In its complaint the FBI says surveillances by the FBI and the New Orleans Police Department led them to believe that Boston and Johnson had fled to New Orleans and then to Gallman, Miss., where Boston was seized yesterday.

In New York, however, FBI spokesman Richard Bretzing said that the van was spotted by local law-enforcement officials in Mississippi, and that the farmhouse in which Boston was arrested was owned by the RNA group.

Founded in Detroit in 1968, and espousing the cause of founding a separate black nation in Louisiana, Mississippi, Georgia, South Carolina and Alabama, the RNA has had a troubled past in Mississippi.

In 1971, according to reporters at The Clarion Ledger in Jackson, police and FBI agents raided the RNA headquarters in Jackson. A shootout followed in which an FBI agent and a police officer were killed.

Boston, who reportedly lives in New Orleans, was not known to have been involved in that incident. The FBI's Bretzing, at a news conference in New York yesterday, said Boston had "an extensive arrest record" and "associated with leaders of the BLA and with Joanne Chesimard," a leader of the BLA.

In other developments in the Brink's robbery, Nathanial Burns, a former Black Panther who was arrested after the Friday shootout in which Smith was killed, was arraigned in a Queens hospital and pleaded not guilty to 12 counts of attempted murder.

Hospital spokesmen said he was in "fair condition," with multiple cuts and bruises and an inflamed pancreas.
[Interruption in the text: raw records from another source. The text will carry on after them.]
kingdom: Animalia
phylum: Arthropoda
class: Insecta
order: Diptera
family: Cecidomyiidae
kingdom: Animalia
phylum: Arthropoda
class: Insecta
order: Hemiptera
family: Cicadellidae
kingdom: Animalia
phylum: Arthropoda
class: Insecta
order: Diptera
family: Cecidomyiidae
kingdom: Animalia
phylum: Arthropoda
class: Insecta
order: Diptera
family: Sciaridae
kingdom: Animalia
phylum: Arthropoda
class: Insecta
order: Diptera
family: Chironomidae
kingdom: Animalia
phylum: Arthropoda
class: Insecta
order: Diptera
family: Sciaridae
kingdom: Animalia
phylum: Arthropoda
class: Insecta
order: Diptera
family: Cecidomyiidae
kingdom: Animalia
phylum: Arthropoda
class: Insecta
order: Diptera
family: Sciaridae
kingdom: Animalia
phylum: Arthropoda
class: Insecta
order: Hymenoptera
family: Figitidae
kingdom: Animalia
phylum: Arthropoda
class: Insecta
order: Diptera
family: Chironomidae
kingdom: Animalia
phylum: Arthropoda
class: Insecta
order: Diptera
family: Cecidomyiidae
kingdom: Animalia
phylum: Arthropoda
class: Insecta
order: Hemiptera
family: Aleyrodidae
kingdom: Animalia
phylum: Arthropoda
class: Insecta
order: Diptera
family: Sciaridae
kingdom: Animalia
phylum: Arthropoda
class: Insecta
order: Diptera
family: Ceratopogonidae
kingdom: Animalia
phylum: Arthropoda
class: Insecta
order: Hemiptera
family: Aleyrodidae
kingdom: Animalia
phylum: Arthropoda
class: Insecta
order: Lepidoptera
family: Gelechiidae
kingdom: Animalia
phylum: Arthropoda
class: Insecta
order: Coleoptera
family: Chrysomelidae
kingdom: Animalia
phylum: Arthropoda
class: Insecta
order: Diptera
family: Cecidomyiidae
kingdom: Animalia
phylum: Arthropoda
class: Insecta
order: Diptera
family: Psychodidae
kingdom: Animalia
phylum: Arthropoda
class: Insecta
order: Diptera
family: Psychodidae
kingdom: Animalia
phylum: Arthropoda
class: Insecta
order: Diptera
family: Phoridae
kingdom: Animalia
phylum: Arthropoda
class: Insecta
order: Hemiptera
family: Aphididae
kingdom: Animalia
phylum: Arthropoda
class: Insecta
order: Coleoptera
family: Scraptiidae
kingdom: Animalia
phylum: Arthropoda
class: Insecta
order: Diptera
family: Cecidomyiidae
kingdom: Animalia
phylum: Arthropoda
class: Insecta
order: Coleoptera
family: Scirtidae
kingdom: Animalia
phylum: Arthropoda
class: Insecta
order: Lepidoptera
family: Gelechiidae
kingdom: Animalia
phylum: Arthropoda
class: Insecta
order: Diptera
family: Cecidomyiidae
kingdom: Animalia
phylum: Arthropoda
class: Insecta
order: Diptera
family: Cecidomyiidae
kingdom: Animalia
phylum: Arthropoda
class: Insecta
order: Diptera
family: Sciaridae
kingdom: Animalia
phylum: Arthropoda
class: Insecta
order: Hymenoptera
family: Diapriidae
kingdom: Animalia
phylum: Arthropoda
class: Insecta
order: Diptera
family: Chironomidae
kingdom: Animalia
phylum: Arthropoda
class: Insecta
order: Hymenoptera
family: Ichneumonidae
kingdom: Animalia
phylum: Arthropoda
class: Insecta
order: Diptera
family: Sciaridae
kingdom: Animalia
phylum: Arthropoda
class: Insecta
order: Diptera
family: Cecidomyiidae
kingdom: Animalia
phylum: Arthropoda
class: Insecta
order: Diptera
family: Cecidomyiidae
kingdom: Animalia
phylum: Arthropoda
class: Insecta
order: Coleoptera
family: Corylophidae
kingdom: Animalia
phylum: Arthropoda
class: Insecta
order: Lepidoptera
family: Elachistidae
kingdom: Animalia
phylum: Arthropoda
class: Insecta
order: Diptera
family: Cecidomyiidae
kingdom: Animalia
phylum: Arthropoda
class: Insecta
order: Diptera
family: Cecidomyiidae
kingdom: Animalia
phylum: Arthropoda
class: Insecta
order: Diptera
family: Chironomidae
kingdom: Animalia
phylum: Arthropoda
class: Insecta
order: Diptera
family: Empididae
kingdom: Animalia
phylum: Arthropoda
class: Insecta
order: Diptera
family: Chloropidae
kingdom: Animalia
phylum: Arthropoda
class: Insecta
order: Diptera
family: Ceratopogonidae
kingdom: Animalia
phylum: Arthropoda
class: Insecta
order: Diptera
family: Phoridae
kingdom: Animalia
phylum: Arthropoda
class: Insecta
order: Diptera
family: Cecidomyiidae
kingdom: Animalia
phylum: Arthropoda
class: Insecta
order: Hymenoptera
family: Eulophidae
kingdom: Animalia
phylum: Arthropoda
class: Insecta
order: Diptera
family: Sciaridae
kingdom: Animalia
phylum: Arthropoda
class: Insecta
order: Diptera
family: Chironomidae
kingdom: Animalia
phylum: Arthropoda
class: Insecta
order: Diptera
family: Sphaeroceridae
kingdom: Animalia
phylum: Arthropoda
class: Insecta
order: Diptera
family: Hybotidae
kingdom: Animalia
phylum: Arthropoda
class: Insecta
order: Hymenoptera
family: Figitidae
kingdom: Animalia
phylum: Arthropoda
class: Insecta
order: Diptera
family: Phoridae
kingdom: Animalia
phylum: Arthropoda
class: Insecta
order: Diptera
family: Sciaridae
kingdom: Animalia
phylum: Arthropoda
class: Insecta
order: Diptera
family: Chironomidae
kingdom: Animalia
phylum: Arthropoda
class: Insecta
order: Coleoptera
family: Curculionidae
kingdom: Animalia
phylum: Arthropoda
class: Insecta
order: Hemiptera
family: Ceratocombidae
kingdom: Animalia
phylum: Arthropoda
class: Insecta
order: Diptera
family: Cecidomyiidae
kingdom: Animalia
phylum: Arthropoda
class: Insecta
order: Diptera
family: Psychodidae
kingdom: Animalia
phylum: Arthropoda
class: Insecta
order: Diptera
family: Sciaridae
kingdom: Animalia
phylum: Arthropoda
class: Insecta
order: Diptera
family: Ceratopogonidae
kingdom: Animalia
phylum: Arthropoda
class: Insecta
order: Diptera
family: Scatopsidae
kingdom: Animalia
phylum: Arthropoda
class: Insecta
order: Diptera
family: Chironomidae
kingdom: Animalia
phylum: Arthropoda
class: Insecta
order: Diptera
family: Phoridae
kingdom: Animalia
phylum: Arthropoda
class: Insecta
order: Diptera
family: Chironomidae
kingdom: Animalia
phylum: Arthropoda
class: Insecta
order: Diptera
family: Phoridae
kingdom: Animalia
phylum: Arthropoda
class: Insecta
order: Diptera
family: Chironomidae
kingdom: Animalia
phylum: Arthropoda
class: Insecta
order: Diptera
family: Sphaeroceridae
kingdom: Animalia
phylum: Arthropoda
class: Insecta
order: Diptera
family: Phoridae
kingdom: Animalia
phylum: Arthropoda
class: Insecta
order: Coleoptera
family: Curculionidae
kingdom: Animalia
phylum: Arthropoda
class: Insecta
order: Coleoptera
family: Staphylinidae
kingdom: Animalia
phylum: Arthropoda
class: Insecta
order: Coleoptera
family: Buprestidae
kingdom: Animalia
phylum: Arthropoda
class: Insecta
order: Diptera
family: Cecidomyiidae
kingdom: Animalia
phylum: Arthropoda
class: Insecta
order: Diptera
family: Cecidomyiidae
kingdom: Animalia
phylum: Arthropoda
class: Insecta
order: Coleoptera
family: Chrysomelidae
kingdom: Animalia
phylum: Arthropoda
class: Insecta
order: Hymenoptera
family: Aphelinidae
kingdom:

His attorney, William Kunstler, said Burns had been beaten by police for 4 1/2 hours after his arrest and that he had been burned with a cigarette.

Kunstler also said police held a gun to Burns' head four times and pulled the trigger on an empty chamber, UPI reported.

Queens Assistant District Attorney Edward Aleksey denied those charges. Burns, he said, had resisted arrest, and had received his injuries during a "wild fight" with police. Burns was arrested only after his 9-mm pistol jammed.

Elsewhere, FBI officials attempted to question Rita Jensen, a Connecticut reporter who had shared an apartment with Brink's robbery suspect Kathy Boudin.

Jensen, a reporter for The Stanford Advocate, told her employer that she was unaware of Boudin's identity. According to the FBI, Jensen has refused to be interviewed. Neither Jensen nor her attorney, Martin Stolar, was available for comment.